** Required actions **
1. In the text about the 401(k) phone system, which key does a caller press to speak with a benefits representative?
2. Please resume the text about the 401(k) phone system after its last sentence.

** Passage shown **
------

InterVoice offers a sample application for giving out 401(k) information. When you call it, you first provide some sign-on information such as a personal seven-digit identification number followed by the pound sign.
Once you've passed through the introductory messages, other messages such as the following, help you to transact business:
* To hear your personal account information, press 1.
* For current rates of return, press 2.
* To learn about general plan information and investments, press 3.
* To change your personal identification number, press 5.
* To speak with a benefits representative, press zero.
According to one person experienced with an actual 401(k) voice response system, most people, most of the time, want to hear their account balances.
If you press 1, you get your balance:
* Your information is based on balances and market prices as of January 20, 1993. Your total account is $6,971.21.
You can get all kinds of information just by pressing buttons. You can even carry out simple transactions, such as reallocating your funds in your 401(k) account. You hear a message like this:
* Your contributions are invested as follows:
* Money market fund--30 percent.
* Income fund--50 percent.
* Equity fund--20 percent.
* To change contribution investments, press 1.
* To change your contribution rates, press 2.
If all else fails, you can press a key to speak with a live customer representative.
HOW IT WORKS
"This is not voice mail," emphasizes a longtime administrator of voice response systems. You aren't just calling in and hearing prerecorded messages. An interactive voice system consists of three parts--the telephone system, the computer system with stored data such as 401(k) information, and the interactive voice response computer system that works together with the other two.

------

** Extracted data **
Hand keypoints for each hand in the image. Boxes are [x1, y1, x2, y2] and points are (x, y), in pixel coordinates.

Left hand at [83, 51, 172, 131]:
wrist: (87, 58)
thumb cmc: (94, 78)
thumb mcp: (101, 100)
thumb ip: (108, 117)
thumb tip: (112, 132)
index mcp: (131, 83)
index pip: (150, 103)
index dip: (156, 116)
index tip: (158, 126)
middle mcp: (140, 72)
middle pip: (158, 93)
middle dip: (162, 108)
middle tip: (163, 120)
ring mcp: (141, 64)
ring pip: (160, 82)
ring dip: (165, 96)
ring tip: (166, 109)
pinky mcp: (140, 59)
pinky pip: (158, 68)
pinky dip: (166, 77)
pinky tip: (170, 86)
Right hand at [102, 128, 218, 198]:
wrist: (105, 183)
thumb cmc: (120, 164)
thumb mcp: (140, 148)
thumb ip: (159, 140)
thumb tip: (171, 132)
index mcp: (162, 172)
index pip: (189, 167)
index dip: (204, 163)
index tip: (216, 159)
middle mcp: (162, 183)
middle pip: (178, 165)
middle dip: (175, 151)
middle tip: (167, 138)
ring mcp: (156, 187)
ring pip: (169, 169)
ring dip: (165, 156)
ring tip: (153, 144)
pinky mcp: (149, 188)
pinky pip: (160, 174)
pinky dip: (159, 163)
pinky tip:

------

** Outputs by task **
1. Zero.

2.
Unlike most other programs HRMagazine reviews, this is not one you install yourself. "It's a turnkey solution," explains Hunse. At the time you purchase it, you arrange to have interactive voice installed. Installation is not something for just anybody to do.
An InterVoice system consists of a personal computer (which happens to be the IBM PS/2), boards with voice chips that allow the computer to talk, software that works with the voice chips, and processors that make the PS/2 more powerful.
Every company has its information database on a computer--often an IBM mainframe, but just as often some other computer. The interactive voice response system answers the telephone when someone calls in, interacts with the caller by speaking out questions and responding to touch-tone signals, goes to the other computers to extract information such as account balances, and speaks the information out to the caller.
WHAT WE LIKE
The best thing about interactive voice is that it takes some of the humdrum out of certain HR tasks. More than that, programs like the 401(k) application allow HR to handle the kind of peak demand at the start of a fiscal year that would otherwise be nearly impossible to meet.
"Seventy-five percent of the time a knowledge worker is unavailable to take a call," Hunse contends, adding that "55 percent of requests don't require any interaction."
Instead of having to leave a message in voice mail and go away disappointed, people can "talk" with the computer and come away happy.
The 401(k) plan is just one of many routine tasks that IVR can handle; others are job posting, job requirements, time and labor reporting, flex benefits enrollment, vacation eligibility, sick time eligibility, and change of address or marital status.
Another plus is that InterVoice's system is easy to use. The days of the voice systems that talk like a robot are over. The voice sounds natural and soothing. And, out of necessity, the choices are simple. After all, you have only the telephone keypad to work with. You conduct business with the computer the same way you dial numbers when you place a phone call.